In 2018-19, the latest period for which the university’s summary consolidated financials are available, the UWI ran a deficit of BDS$91.2 million. The year before, the deficit was BDS$93.5 million. Between 2015 and 2019, the institution’s revenue slipped nearly four per cent, or BDS$37.6 million, to BDS$$925.8 million. The decline in 2019 was BDS$39.5 million, or approximately 4.1 per cent. However, the expenditure was roughly the same in 2019 as the year before.


The university has faced a double whammy – governments and students who run up arrears.

The faltering economies of its Caribbean government owners rendered them unable to meet their agreed financing obligations. With the 70 per cent financing essentially out the window, most governments make block grants to the university. In Jamaica’s case, the J$9.2 billion the Government has allocated to the university in its 2021-22 Budget is the same as the previous year’s. And the 32 per cent rise in the allocation against 10 years ago means that Jamaica’s funding to the UWI lagged the island’s inflation.

Indeed, in recent years, the contributions of governments to the university’s income has hovered between 45 and 46 per cent. With respect to the Mona, Jamaica campus, the island’s Government pays less than a third of the campus’ bill. On the wider plane, governments have run up large arrears, much of which the university has had to write off as impaired. The same has happened with students. In 2019, the net students’ debt was Bds$40.2 million, after the BDS$51.7 million marked as impaired.

In the circumstances, the university’s composite financial index (CIF), the matrix often used by not-for-profits to measure their financial health, fell to minus 1.21, where 3.0 is considered to be the ballpark of reasonable financial health.


It is against this backdrop that the Byron commission proposed a new funding model for the UWI, of which the hike in students’ fee was a part.
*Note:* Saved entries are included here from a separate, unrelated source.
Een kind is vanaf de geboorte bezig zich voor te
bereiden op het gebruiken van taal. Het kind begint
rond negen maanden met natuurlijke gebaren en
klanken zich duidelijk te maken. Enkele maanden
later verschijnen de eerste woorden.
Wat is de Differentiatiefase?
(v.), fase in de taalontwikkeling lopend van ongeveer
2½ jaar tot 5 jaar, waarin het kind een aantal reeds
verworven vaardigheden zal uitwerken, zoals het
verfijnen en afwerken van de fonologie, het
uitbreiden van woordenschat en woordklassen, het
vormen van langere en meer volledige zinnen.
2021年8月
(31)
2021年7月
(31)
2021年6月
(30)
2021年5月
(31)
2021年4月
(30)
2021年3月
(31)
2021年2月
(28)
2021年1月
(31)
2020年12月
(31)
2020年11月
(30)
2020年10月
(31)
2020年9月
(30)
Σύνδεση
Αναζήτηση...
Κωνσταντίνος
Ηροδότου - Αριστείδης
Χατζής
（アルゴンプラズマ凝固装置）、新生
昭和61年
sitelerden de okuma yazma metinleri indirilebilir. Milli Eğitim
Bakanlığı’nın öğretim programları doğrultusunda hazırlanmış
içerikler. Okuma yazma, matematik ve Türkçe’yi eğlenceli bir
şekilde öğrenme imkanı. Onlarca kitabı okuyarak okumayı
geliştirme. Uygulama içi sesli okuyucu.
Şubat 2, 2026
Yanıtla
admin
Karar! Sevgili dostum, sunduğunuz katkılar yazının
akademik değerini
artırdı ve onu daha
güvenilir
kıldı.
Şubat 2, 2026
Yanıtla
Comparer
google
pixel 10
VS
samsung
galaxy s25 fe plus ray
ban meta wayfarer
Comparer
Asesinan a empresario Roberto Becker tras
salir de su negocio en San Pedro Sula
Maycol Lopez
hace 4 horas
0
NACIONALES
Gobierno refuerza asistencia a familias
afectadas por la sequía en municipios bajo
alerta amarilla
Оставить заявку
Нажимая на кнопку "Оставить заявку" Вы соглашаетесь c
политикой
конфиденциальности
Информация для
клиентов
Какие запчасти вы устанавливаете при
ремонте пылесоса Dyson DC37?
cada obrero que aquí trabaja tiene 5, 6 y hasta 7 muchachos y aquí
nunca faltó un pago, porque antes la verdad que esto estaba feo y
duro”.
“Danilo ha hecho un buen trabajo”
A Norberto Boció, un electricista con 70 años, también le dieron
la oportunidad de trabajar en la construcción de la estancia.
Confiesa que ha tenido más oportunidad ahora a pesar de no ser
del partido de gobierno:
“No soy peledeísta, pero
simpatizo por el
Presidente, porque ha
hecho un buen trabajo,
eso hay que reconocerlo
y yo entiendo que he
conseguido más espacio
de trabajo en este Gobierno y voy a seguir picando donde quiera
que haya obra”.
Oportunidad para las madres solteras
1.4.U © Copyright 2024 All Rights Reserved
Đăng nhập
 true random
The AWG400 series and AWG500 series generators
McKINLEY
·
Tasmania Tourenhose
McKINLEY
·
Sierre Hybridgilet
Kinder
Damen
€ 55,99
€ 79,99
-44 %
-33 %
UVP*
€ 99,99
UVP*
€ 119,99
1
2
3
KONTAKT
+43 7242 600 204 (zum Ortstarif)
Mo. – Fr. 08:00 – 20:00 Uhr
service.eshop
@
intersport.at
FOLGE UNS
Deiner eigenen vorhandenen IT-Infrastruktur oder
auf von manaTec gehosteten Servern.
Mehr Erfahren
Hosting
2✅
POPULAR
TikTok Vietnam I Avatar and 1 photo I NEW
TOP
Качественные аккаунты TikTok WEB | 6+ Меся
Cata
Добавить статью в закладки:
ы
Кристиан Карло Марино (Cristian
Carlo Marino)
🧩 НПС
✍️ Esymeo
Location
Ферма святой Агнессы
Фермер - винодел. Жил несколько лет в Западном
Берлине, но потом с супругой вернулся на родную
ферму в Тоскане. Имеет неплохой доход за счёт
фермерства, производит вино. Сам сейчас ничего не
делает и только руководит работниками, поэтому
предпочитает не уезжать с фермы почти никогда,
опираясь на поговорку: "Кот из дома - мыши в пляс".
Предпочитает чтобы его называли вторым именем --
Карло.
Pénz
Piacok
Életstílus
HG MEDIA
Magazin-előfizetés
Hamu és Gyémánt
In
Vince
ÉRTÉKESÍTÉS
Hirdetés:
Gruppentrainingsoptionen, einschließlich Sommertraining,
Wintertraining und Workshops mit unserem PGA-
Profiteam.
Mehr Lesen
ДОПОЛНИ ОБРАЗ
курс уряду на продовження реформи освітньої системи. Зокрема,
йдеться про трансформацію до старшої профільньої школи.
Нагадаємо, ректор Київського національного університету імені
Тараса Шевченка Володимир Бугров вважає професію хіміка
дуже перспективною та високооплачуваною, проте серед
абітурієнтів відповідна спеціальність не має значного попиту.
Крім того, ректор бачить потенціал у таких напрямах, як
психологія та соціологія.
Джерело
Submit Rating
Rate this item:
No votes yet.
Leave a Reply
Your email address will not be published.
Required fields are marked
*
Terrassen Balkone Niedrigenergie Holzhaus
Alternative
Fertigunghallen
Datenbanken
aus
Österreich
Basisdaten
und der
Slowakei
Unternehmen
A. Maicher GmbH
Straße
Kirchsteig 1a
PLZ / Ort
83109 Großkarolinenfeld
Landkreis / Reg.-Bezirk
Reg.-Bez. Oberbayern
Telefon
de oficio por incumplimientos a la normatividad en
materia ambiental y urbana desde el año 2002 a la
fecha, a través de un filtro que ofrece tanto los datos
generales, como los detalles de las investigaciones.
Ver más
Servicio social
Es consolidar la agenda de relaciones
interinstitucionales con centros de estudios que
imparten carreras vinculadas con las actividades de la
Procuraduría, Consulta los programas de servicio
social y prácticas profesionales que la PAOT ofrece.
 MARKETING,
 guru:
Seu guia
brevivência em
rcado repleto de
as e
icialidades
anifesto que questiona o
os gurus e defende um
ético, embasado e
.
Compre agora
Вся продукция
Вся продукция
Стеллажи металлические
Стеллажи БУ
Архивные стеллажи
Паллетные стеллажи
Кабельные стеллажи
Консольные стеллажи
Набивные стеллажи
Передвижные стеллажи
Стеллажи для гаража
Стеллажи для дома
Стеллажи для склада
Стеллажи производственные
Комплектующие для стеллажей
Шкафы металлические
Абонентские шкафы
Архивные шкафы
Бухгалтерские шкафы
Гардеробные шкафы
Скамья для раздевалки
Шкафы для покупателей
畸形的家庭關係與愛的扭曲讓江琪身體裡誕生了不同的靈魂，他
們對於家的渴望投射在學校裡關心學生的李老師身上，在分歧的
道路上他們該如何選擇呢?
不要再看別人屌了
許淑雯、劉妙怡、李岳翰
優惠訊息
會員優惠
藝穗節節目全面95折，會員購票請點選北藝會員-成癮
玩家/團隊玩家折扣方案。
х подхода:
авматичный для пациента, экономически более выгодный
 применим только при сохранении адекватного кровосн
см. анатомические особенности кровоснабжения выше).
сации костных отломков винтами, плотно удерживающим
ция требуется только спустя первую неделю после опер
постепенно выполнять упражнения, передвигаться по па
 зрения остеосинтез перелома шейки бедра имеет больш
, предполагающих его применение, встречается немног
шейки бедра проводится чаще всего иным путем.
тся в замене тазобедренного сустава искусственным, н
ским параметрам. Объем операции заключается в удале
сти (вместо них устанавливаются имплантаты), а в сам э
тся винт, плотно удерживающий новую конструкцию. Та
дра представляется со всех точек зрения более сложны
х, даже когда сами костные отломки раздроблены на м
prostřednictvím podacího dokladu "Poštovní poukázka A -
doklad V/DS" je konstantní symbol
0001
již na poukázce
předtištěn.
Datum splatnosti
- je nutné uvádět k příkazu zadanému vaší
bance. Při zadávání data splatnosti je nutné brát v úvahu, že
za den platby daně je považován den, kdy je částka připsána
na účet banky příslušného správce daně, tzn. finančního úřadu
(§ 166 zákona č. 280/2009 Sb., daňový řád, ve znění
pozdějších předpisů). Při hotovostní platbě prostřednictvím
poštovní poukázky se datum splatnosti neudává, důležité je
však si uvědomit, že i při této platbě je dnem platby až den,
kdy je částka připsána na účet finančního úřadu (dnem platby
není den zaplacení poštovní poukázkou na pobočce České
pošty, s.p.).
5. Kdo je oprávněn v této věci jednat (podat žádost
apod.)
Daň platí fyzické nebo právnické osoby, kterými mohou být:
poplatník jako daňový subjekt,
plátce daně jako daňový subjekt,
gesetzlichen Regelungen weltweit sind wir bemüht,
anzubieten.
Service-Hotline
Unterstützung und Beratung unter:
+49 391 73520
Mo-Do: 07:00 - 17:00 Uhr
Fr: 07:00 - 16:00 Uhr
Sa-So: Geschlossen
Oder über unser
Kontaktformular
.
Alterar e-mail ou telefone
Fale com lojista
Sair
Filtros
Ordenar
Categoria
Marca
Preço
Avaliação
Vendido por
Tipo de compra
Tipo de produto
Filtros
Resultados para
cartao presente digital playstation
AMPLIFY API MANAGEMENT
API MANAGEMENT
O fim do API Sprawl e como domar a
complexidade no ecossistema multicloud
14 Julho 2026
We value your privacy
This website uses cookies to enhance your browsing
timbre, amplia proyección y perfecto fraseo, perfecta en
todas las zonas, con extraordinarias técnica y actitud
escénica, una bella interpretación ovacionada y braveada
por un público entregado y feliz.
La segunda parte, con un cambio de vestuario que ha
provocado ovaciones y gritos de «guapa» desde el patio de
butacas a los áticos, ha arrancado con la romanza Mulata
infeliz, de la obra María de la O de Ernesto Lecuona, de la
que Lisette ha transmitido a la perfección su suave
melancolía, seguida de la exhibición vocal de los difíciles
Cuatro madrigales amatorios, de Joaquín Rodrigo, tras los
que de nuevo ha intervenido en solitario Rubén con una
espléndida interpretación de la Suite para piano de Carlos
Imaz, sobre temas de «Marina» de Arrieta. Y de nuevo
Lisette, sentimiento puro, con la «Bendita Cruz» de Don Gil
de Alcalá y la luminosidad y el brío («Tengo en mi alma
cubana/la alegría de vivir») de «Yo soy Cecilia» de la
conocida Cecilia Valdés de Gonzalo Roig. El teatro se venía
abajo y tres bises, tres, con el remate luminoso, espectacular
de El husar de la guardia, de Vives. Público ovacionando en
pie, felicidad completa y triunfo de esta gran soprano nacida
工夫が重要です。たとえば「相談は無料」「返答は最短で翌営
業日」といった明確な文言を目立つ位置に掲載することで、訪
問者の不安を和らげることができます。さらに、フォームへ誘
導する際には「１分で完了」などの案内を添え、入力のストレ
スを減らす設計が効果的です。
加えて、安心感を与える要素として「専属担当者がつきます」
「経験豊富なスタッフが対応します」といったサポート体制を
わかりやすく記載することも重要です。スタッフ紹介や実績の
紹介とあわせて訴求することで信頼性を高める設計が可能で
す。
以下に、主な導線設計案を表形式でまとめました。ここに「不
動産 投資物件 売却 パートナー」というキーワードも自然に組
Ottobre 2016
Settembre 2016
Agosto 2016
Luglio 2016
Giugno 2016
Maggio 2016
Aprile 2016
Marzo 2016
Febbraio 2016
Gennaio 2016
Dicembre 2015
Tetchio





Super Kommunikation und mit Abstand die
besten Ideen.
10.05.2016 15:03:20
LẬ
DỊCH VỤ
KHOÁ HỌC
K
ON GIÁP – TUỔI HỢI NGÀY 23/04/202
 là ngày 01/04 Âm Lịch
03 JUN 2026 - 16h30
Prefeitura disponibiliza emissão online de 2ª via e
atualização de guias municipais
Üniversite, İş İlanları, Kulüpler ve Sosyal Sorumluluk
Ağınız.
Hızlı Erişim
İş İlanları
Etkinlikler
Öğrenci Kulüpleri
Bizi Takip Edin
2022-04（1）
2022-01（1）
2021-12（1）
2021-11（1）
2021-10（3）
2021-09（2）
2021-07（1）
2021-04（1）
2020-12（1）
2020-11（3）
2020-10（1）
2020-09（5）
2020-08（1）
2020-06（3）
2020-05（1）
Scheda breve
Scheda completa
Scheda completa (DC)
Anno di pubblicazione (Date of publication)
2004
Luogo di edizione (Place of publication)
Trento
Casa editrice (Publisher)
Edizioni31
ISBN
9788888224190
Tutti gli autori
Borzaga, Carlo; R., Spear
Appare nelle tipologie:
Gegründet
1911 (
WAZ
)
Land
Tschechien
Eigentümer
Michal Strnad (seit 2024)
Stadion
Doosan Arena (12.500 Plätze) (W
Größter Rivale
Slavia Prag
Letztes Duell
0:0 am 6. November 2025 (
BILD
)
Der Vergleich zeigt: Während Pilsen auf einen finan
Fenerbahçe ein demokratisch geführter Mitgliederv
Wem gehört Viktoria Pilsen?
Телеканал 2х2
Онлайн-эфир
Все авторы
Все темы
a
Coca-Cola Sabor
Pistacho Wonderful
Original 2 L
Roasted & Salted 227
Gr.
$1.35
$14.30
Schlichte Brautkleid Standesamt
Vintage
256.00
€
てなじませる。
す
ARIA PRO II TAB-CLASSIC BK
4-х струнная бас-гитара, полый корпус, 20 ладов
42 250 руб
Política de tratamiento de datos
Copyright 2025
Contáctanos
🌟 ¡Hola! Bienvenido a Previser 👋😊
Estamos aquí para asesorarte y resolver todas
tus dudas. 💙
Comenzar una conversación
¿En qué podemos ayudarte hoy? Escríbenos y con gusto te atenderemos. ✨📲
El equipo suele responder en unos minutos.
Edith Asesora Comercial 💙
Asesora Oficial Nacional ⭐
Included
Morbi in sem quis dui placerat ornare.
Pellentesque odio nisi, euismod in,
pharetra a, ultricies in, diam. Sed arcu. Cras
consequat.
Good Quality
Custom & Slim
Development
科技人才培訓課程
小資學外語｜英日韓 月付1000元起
Concomitant with a change in the financial arrangements, it said, must be an overhaul of the governance mechanisms: “Importantly, in terms of equity, and before any new funding model is subscribed, the university must demonstrate moral and fiduciary responsibility, and ethical guardianship in its effective and efficient use of institutional resources. Further, it should clearly show how these resources are being maximised to increase the greater good of Caribbean society.”

Sir Hilary’s economic recovery plan includes cutting spending and increasing income by 10 per cent over two years. Over the longer term, it also proposes to increase income from academic and entrepreneurial ventures, including expanding on foreign partnerships, the approach to some which gained a quizzical eye from the commission. Notably, also, the vice-chancellor expects that governments will contribute 50 per cent of the UWI’s income, seemingly reversing the trend of recent years.

The report, and Sir Hilary’s response, demands a full debate. They should be tabled in the House and sent to a parliamentary select committee for hearings. Fayval Williams, the education minister, and Nigel Clarke, the finance minister, should see to this. Or Prime Minister Andrew Holness.